Task
Your response should consist of one number, the count of lines below that contain "WHERE".

Stored data
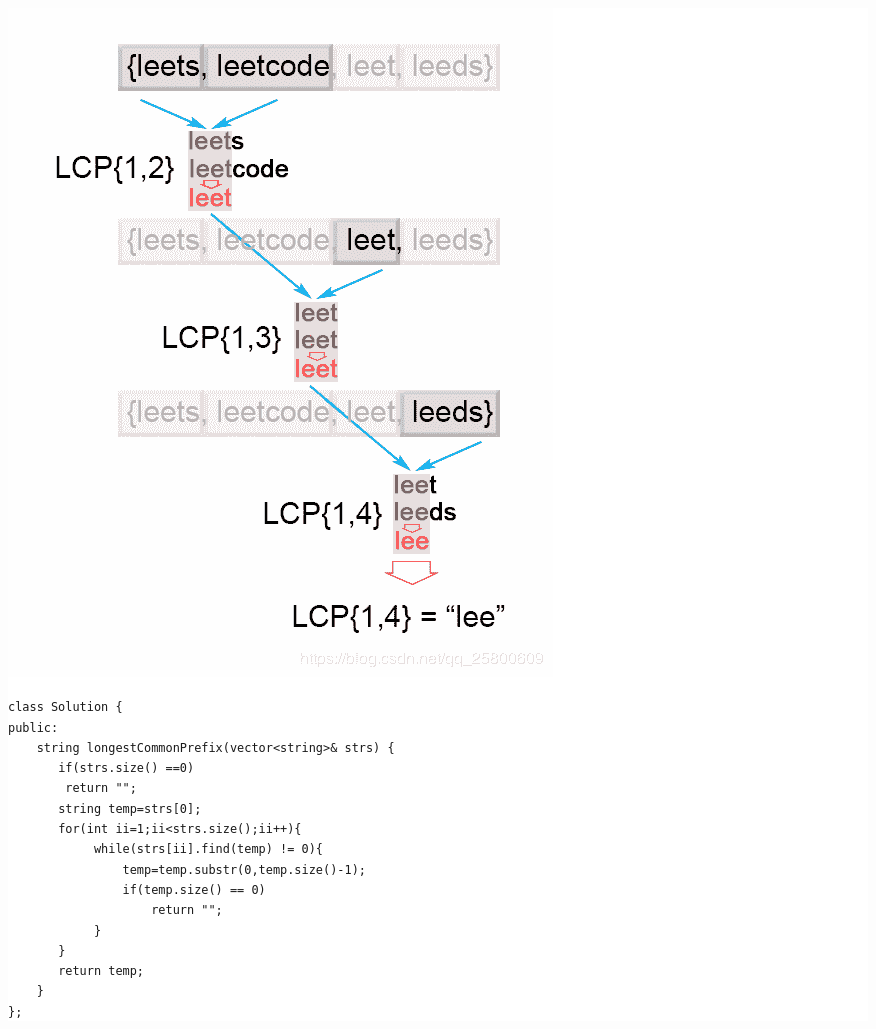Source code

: ![图片](../img/f5bdd69df0977ab4d95119495ed07be1.png)

```
class Solution {
public:
    string longestCommonPrefix(vector<string>& strs) {
       if(strs.size() ==0)
        return "";
       string temp=strs[0];
       for(int ii=1;ii<strs.size();ii++){
            while(strs[ii].find(temp) != 0){
                temp=temp.substr(0,temp.size()-1);
                if(temp.size() == 0)
                    return "";
            }
       }
       return temp;
    }
}; 
```
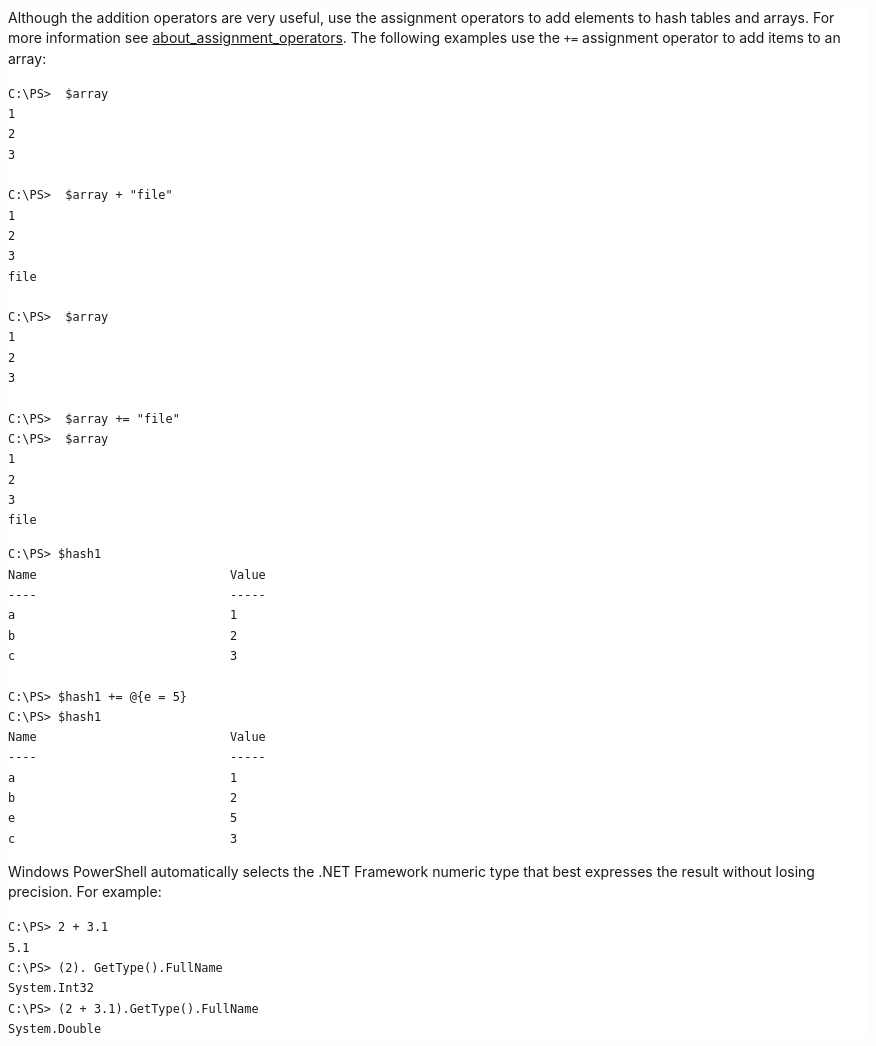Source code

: Although the addition operators are very useful, use the assignment operators to add elements to hash tables and arrays. For more information see [about_assignment_operators](about_Assignment_Operators.md). The following examples use the `+=` assignment operator to add items to an array:

```
C:\PS>  $array
1
2
3

C:\PS>  $array + "file"
1
2
3
file

C:\PS>  $array
1
2
3

C:\PS>  $array += "file"
C:\PS>  $array
1
2
3
file
```

```
C:\PS> $hash1
Name                           Value
----                           -----
a                              1
b                              2
c                              3

C:\PS> $hash1 += @{e = 5}
C:\PS> $hash1
Name                           Value
----                           -----
a                              1
b                              2
e                              5
c                              3
```

Windows PowerShell automatically selects the .NET Framework numeric type that best expresses the result without losing  precision. For example:

```
C:\PS> 2 + 3.1
5.1
C:\PS> (2). GetType().FullName
System.Int32
C:\PS> (2 + 3.1).GetType().FullName
System.Double
```
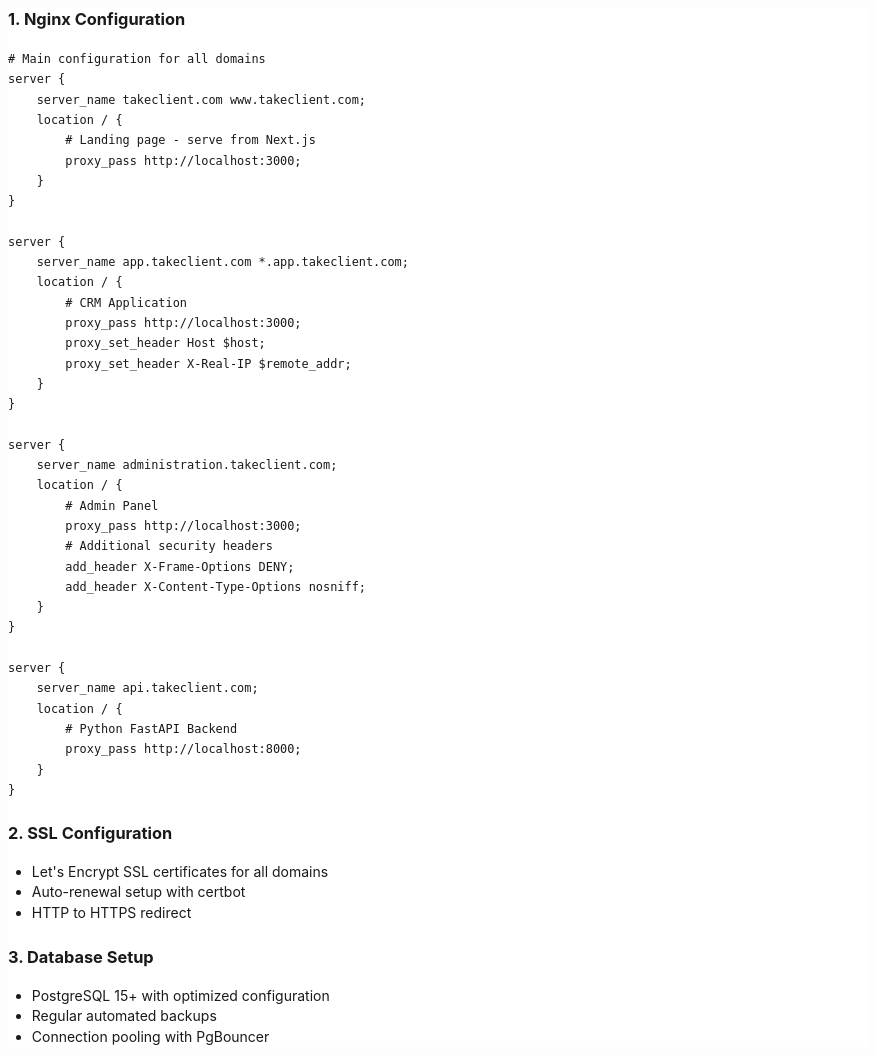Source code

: ### 1. Nginx Configuration
```nginx
# Main configuration for all domains
server {
    server_name takeclient.com www.takeclient.com;
    location / {
        # Landing page - serve from Next.js
        proxy_pass http://localhost:3000;
    }
}

server {
    server_name app.takeclient.com *.app.takeclient.com;
    location / {
        # CRM Application
        proxy_pass http://localhost:3000;
        proxy_set_header Host $host;
        proxy_set_header X-Real-IP $remote_addr;
    }
}

server {
    server_name administration.takeclient.com;
    location / {
        # Admin Panel
        proxy_pass http://localhost:3000;
        # Additional security headers
        add_header X-Frame-Options DENY;
        add_header X-Content-Type-Options nosniff;
    }
}

server {
    server_name api.takeclient.com;
    location / {
        # Python FastAPI Backend
        proxy_pass http://localhost:8000;
    }
}
```

### 2. SSL Configuration
- Let's Encrypt SSL certificates for all domains
- Auto-renewal setup with certbot
- HTTP to HTTPS redirect

### 3. Database Setup
- PostgreSQL 15+ with optimized configuration
- Regular automated backups
- Connection pooling with PgBouncer
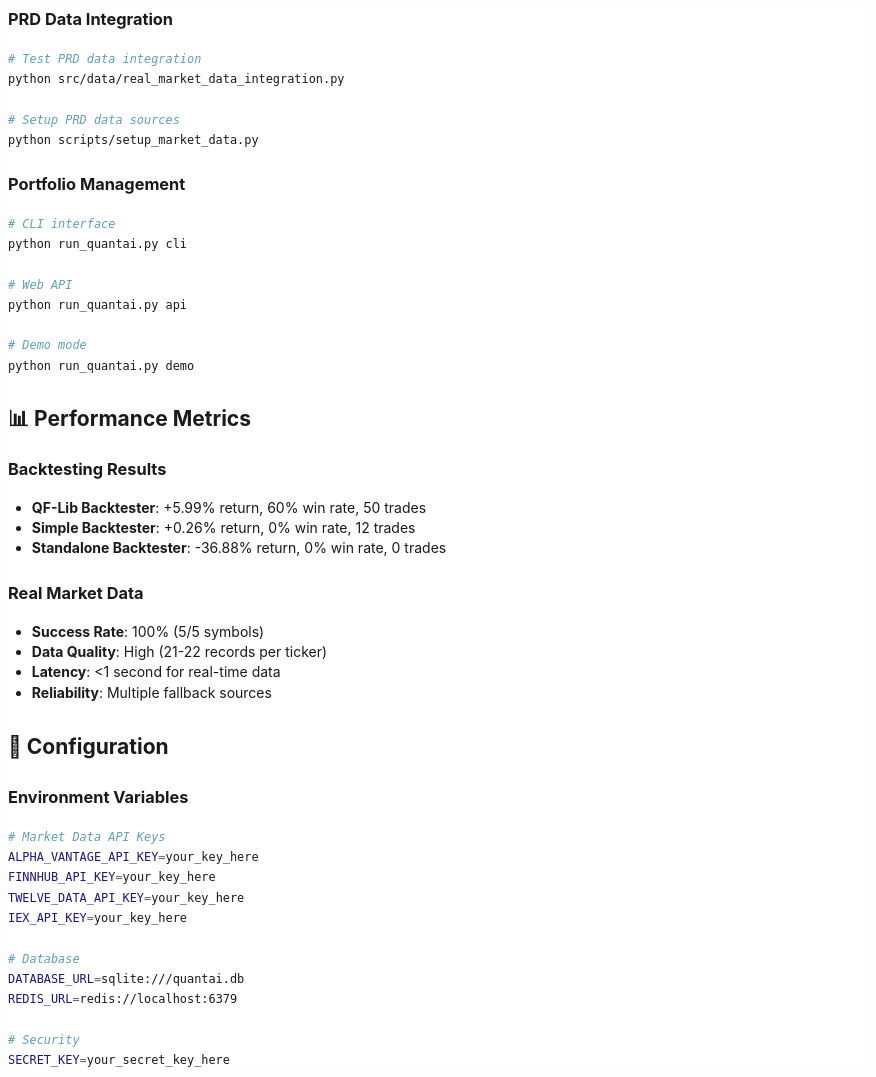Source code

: ### **PRD Data Integration**
```bash
# Test PRD data integration
python src/data/real_market_data_integration.py

# Setup PRD data sources
python scripts/setup_market_data.py
```

### **Portfolio Management**
```bash
# CLI interface
python run_quantai.py cli

# Web API
python run_quantai.py api

# Demo mode
python run_quantai.py demo
```

## 📊 **Performance Metrics**

### **Backtesting Results**
- **QF-Lib Backtester**: +5.99% return, 60% win rate, 50 trades
- **Simple Backtester**: +0.26% return, 0% win rate, 12 trades
- **Standalone Backtester**: -36.88% return, 0% win rate, 0 trades

### **Real Market Data**
- **Success Rate**: 100% (5/5 symbols)
- **Data Quality**: High (21-22 records per ticker)
- **Latency**: <1 second for real-time data
- **Reliability**: Multiple fallback sources

## 🔧 **Configuration**

### **Environment Variables**
```bash
# Market Data API Keys
ALPHA_VANTAGE_API_KEY=your_key_here
FINNHUB_API_KEY=your_key_here
TWELVE_DATA_API_KEY=your_key_here
IEX_API_KEY=your_key_here

# Database
DATABASE_URL=sqlite:///quantai.db
REDIS_URL=redis://localhost:6379

# Security
SECRET_KEY=your_secret_key_here
```
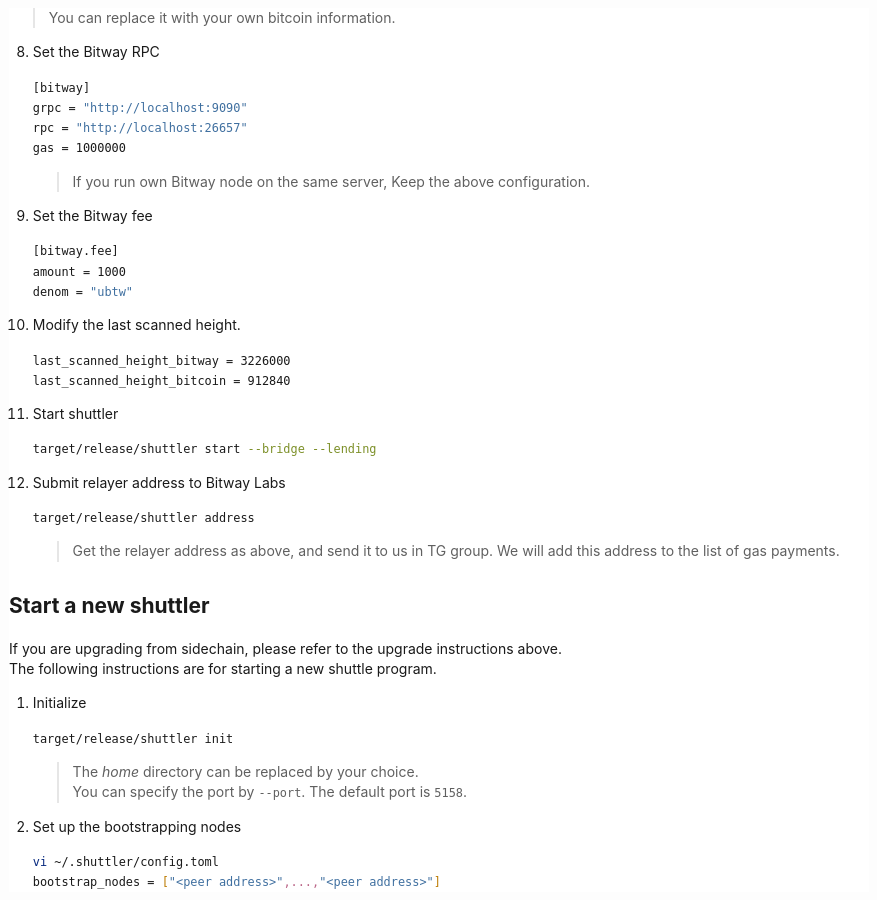    > You can replace it with your own bitcoin information.

8. Set the Bitway RPC

   ```sh
   [bitway]
   grpc = "http://localhost:9090"
   rpc = "http://localhost:26657"
   gas = 1000000
   ```

   > If you run own Bitway node on the same server, Keep the above configuration.

9. Set the Bitway fee

   ```sh
   [bitway.fee]
   amount = 1000
   denom = "ubtw"
   ```

1. Modify the last scanned height.

   ```sh
   last_scanned_height_bitway = 3226000
   last_scanned_height_bitcoin = 912840
   ```

1. Start shuttler

   ```sh
   target/release/shuttler start --bridge --lending
   ```

1. Submit relayer address to Bitway Labs

   ```sh
   target/release/shuttler address
   ```

   > Get the relayer address as above, and send it to us in TG group.
   > We will add this address to the list of gas payments.

## Start a new shuttler

If you are upgrading from sidechain, please refer to the upgrade instructions above.  
The following instructions are for starting a new shuttle program.

1. Initialize

   ```sh
   target/release/shuttler init
   ```

   > The *home* directory can be replaced by your choice.  
   > You can specify the port by `--port`. The default port is `5158`.

2. Set up the bootstrapping nodes

   ```sh
   vi ~/.shuttler/config.toml
   bootstrap_nodes = ["<peer address>",...,"<peer address>"]
   ```
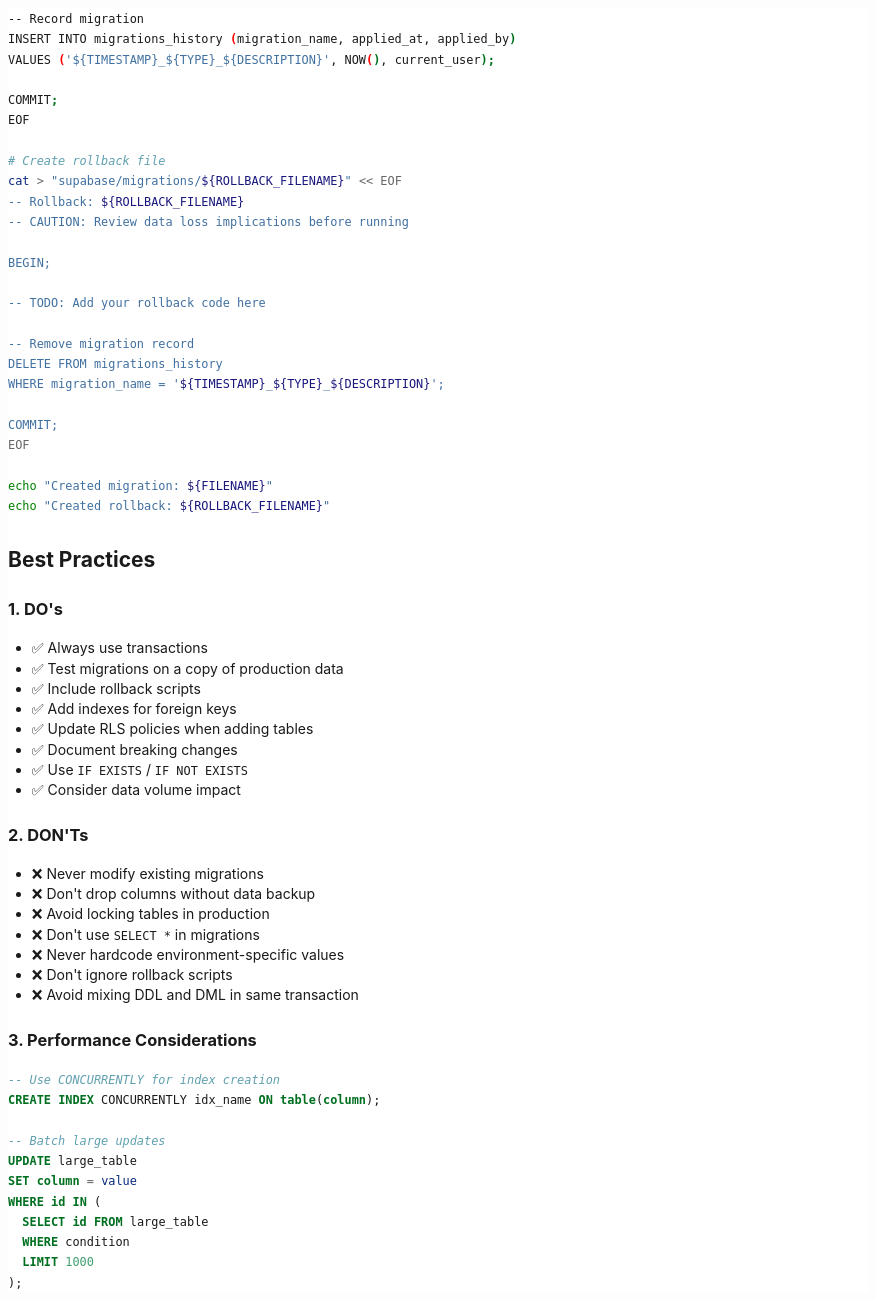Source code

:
 ```bash
-- Record migration
INSERT INTO migrations_history (migration_name, applied_at, applied_by)
VALUES ('${TIMESTAMP}_${TYPE}_${DESCRIPTION}', NOW(), current_user);

COMMIT;
EOF

# Create rollback file
cat > "supabase/migrations/${ROLLBACK_FILENAME}" << EOF
-- Rollback: ${ROLLBACK_FILENAME}
-- CAUTION: Review data loss implications before running

BEGIN;

-- TODO: Add your rollback code here

-- Remove migration record
DELETE FROM migrations_history 
WHERE migration_name = '${TIMESTAMP}_${TYPE}_${DESCRIPTION}';

COMMIT;
EOF

echo "Created migration: ${FILENAME}"
echo "Created rollback: ${ROLLBACK_FILENAME}"
```

## Best Practices

### 1. DO's
- ✅ Always use transactions
- ✅ Test migrations on a copy of production data
- ✅ Include rollback scripts
- ✅ Add indexes for foreign keys
- ✅ Update RLS policies when adding tables
- ✅ Document breaking changes
- ✅ Use `IF EXISTS` / `IF NOT EXISTS`
- ✅ Consider data volume impact

### 2. DON'Ts
- ❌ Never modify existing migrations
- ❌ Don't drop columns without data backup
- ❌ Avoid locking tables in production
- ❌ Don't use `SELECT *` in migrations
- ❌ Never hardcode environment-specific values
- ❌ Don't ignore rollback scripts
- ❌ Avoid mixing DDL and DML in same transaction

### 3. Performance Considerations
```sql
-- Use CONCURRENTLY for index creation
CREATE INDEX CONCURRENTLY idx_name ON table(column);

-- Batch large updates
UPDATE large_table 
SET column = value 
WHERE id IN (
  SELECT id FROM large_table 
  WHERE condition 
  LIMIT 1000
);

```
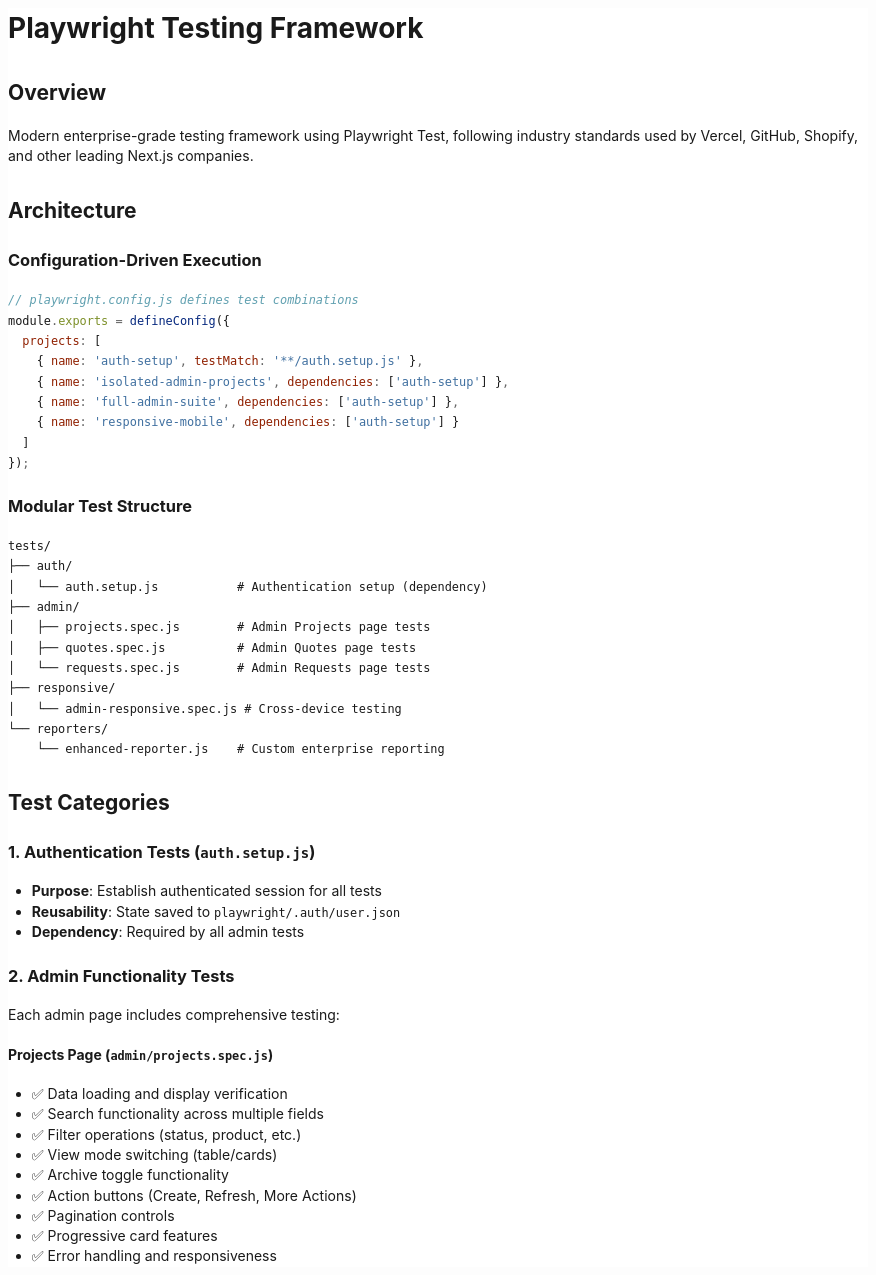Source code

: # Playwright Testing Framework

## Overview

Modern enterprise-grade testing framework using Playwright Test, following industry standards used by Vercel, GitHub, Shopify, and other leading Next.js companies.

## Architecture

### Configuration-Driven Execution
```javascript
// playwright.config.js defines test combinations
module.exports = defineConfig({
  projects: [
    { name: 'auth-setup', testMatch: '**/auth.setup.js' },
    { name: 'isolated-admin-projects', dependencies: ['auth-setup'] },
    { name: 'full-admin-suite', dependencies: ['auth-setup'] },
    { name: 'responsive-mobile', dependencies: ['auth-setup'] }
  ]
});
```

### Modular Test Structure
```
tests/
├── auth/
│   └── auth.setup.js           # Authentication setup (dependency)
├── admin/
│   ├── projects.spec.js        # Admin Projects page tests
│   ├── quotes.spec.js          # Admin Quotes page tests
│   └── requests.spec.js        # Admin Requests page tests
├── responsive/
│   └── admin-responsive.spec.js # Cross-device testing
└── reporters/
    └── enhanced-reporter.js    # Custom enterprise reporting
```

## Test Categories

### 1. Authentication Tests (`auth.setup.js`)
- **Purpose**: Establish authenticated session for all tests
- **Reusability**: State saved to `playwright/.auth/user.json`
- **Dependency**: Required by all admin tests

### 2. Admin Functionality Tests
Each admin page includes comprehensive testing:

#### Projects Page (`admin/projects.spec.js`)
- ✅ Data loading and display verification
- ✅ Search functionality across multiple fields
- ✅ Filter operations (status, product, etc.)
- ✅ View mode switching (table/cards)
- ✅ Archive toggle functionality
- ✅ Action buttons (Create, Refresh, More Actions)
- ✅ Pagination controls
- ✅ Progressive card features
- ✅ Error handling and responsiveness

Exercise solution
3